Jafar Panahi’s Offside is another cyclically-crafted jewel in the spectacular crown of Iran’s national cinema—a sterling example of grace resonating from grueling cultural pressure. Much has been written about this film as a lightweight version of Panahi’s The Circle, but it has more in common with the great director’s Crimson Gold, another masterwork about seemingly irrevocable forces locking people into suffocating social strata. Separating Offside from The Circle and Crimson Gold is, yes, its humor, but don’t let anyone downplay its complex disquisition on sexual and identity politics and vibrant illumination of the crippling frustration of social exclusion that provokes the film’s women to revolution when they dress up as men in order to sneak into the soccer stadium where their country’s team competes for a chance to go to the World Cup. The resilience of these women to be included in the nationalist reverie their men would deny them is something that is alternately heartbreaking and fierce. How sad that they are kept behind barricades for much of the film (some might call this group of women an axis of evil), mere feet away from an entryway that would allow them a glimpse of the vast green field of grass where the country’s team competes for a chance to validate its worth to the world stage. Panahi puts us in the shoes of his heroines, denying us a vision of that green for much of the film—that is, until an officer runs into the stadium to chase after one of his captives. When the field appears on the screen, the explosion of color and screams together suggests the euphoria of a paradise found. Panahi and his actors, through incisive wit and drama, not only illuminate the absurdity of how women are denied every day pleasures in Iran but the ease with which communication melts the barriers between genders. This has always been the humanist Panahi’s stock-in-trade: tragedy spectacularly laced with hope.

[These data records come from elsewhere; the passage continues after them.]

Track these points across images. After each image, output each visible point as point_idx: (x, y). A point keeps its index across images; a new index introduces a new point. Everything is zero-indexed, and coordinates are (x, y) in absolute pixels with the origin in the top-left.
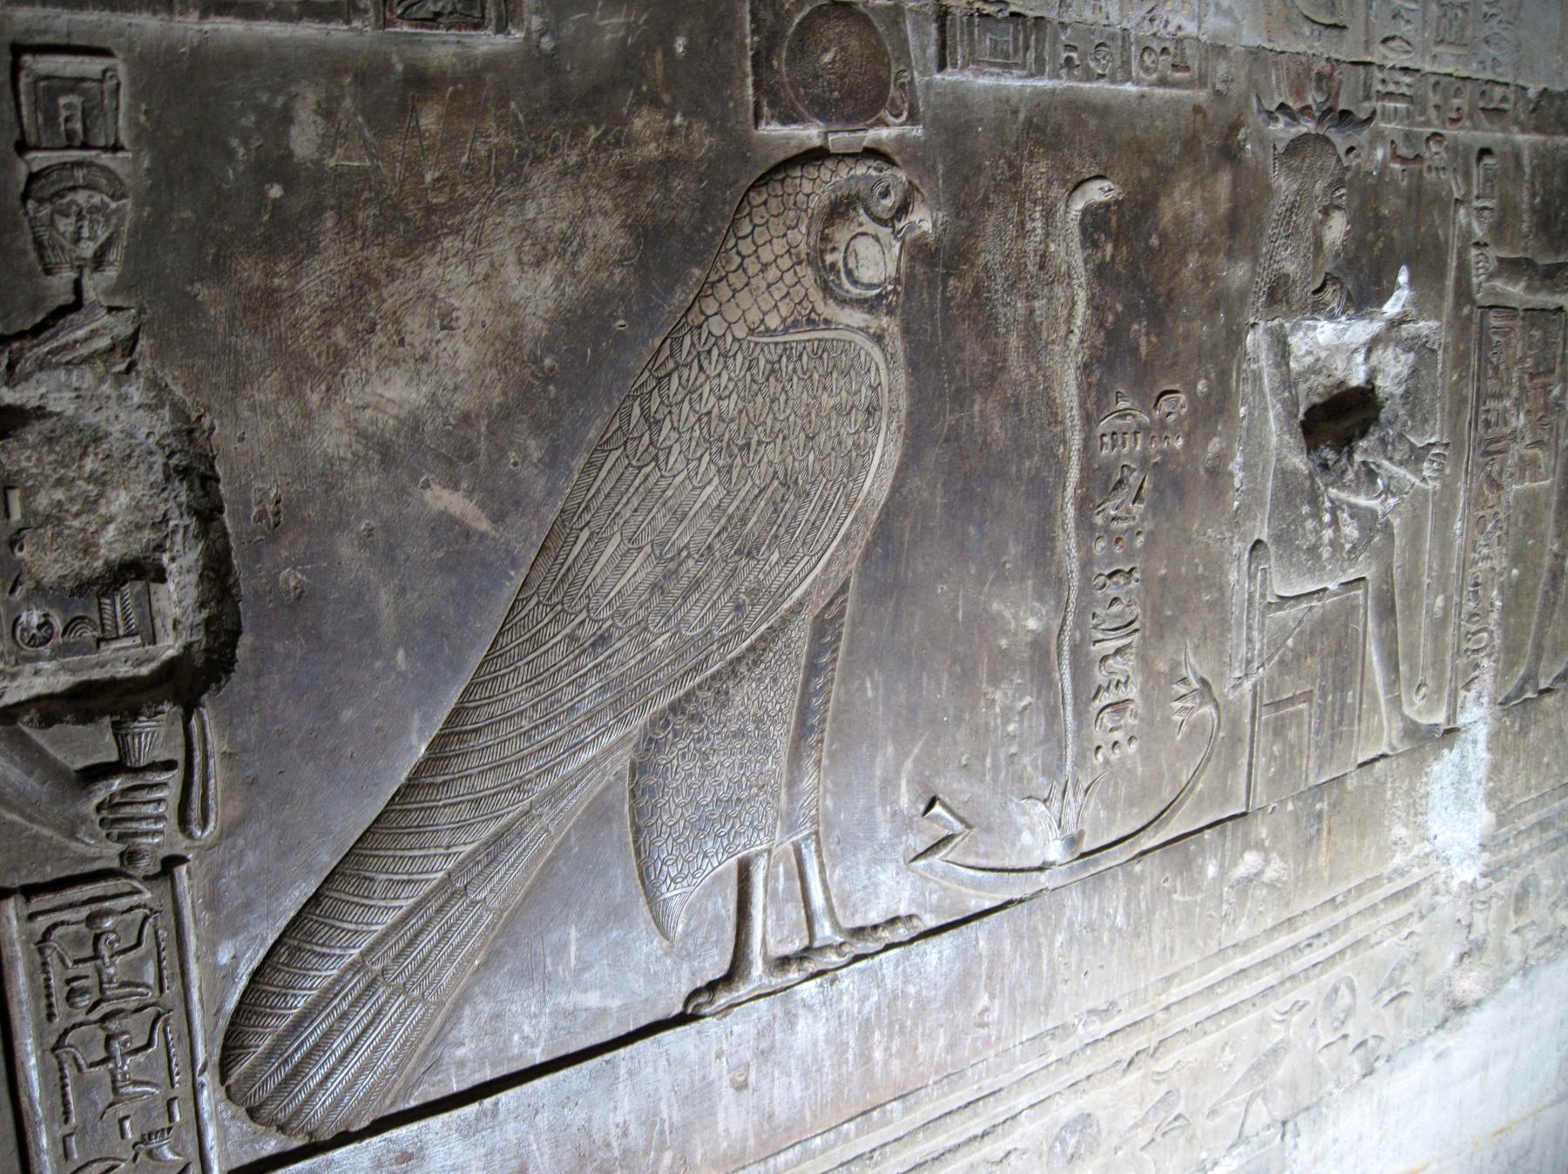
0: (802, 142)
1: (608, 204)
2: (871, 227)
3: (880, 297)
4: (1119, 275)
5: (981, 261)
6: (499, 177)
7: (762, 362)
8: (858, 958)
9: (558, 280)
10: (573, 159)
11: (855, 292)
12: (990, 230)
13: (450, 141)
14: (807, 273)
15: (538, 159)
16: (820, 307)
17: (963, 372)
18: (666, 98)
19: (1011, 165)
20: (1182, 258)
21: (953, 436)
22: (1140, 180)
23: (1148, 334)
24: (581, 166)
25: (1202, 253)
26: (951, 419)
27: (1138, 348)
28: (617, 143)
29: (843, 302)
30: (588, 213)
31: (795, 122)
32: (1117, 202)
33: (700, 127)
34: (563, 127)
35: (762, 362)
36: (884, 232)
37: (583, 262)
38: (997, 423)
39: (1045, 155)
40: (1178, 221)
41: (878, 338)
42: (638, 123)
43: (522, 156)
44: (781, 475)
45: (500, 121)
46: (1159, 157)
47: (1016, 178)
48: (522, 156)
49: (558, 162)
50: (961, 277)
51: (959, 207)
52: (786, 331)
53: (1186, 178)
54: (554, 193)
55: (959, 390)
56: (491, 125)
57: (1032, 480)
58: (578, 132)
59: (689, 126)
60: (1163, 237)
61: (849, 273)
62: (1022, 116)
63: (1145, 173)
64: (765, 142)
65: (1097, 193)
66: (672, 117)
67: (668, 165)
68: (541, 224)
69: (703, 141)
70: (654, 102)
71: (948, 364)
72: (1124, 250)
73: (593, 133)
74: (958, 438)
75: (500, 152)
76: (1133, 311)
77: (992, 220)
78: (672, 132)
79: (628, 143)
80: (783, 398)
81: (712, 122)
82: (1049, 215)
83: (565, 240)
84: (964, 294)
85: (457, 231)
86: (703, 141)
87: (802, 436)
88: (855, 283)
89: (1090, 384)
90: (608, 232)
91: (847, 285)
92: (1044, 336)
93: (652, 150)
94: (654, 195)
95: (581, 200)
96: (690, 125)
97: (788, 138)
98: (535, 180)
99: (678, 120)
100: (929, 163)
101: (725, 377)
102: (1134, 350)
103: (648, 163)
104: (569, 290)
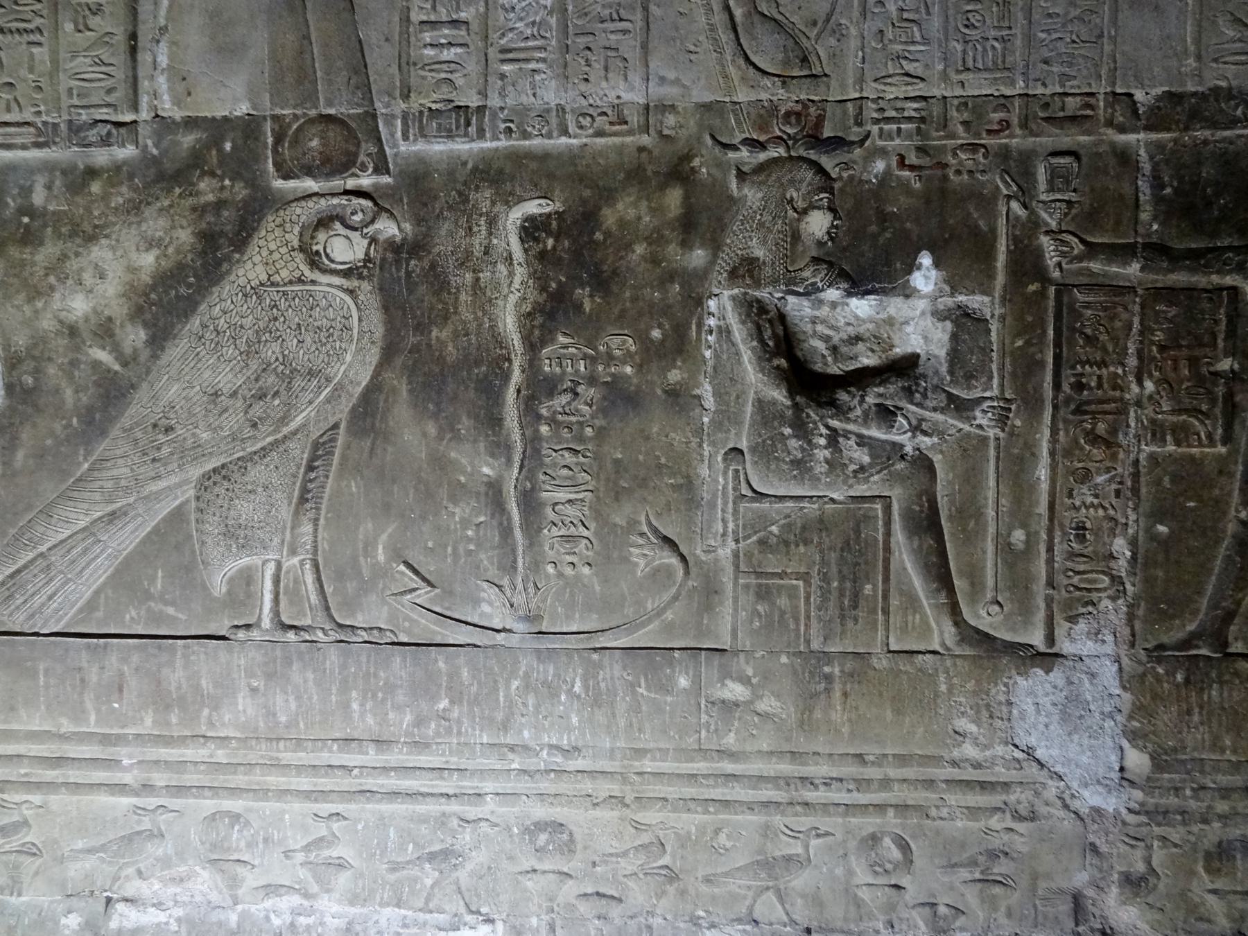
0: (306, 190)
1: (185, 223)
2: (343, 231)
3: (350, 269)
4: (560, 259)
5: (436, 250)
6: (128, 212)
7: (268, 301)
8: (342, 641)
9: (157, 258)
10: (166, 203)
11: (333, 266)
12: (443, 232)
13: (105, 197)
14: (299, 257)
15: (148, 204)
16: (307, 273)
17: (423, 314)
18: (219, 172)
19: (460, 194)
20: (629, 247)
21: (415, 349)
22: (581, 197)
23: (591, 296)
24: (171, 206)
25: (650, 244)
26: (412, 340)
27: (582, 304)
28: (191, 195)
29: (325, 271)
30: (173, 227)
31: (293, 178)
32: (557, 213)
33: (239, 185)
34: (162, 190)
35: (268, 301)
36: (355, 236)
37: (170, 250)
38: (450, 344)
39: (490, 187)
40: (622, 223)
41: (351, 292)
42: (202, 185)
43: (140, 202)
44: (281, 359)
45: (129, 187)
46: (601, 184)
47: (466, 200)
48: (140, 202)
49: (159, 205)
50: (420, 259)
51: (418, 221)
52: (285, 285)
53: (629, 195)
54: (156, 219)
55: (419, 324)
56: (124, 189)
57: (479, 381)
58: (169, 191)
59: (233, 186)
60: (608, 234)
61: (327, 256)
62: (470, 166)
63: (587, 193)
64: (280, 190)
65: (533, 207)
66: (222, 180)
67: (220, 205)
68: (149, 233)
69: (241, 192)
70: (212, 174)
71: (411, 308)
72: (566, 243)
73: (177, 191)
74: (418, 351)
75: (129, 201)
76: (576, 281)
77: (445, 227)
78: (223, 188)
79: (197, 195)
80: (282, 319)
81: (246, 182)
82: (492, 222)
83: (161, 239)
84: (423, 269)
85: (106, 236)
86: (241, 192)
87: (295, 341)
88: (332, 261)
89: (533, 327)
90: (185, 236)
91: (326, 262)
92: (489, 293)
93: (210, 197)
94: (210, 218)
95: (170, 222)
96: (233, 186)
97: (295, 189)
98: (147, 214)
99: (227, 182)
100: (397, 197)
101: (245, 307)
102: (579, 307)
103: (207, 204)
104: (163, 263)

Colors are lush, especially the paradise green of the soccer field, and the robust audio conveys the intense warrior's guile of the film's women.
Jafar Panahi eloquently discusses the inspiration for the film, the gender politics of his homeland, the difficulty he has making films in Iran, and his fruitless efforts to get the movie screened in Iran for at least a week in order to qualify for Oscar consideration. Rounding out the disc is a bunch of previews.
The only thing bad that can be said about the arrival of Offside to video is its lousy DVD cover art.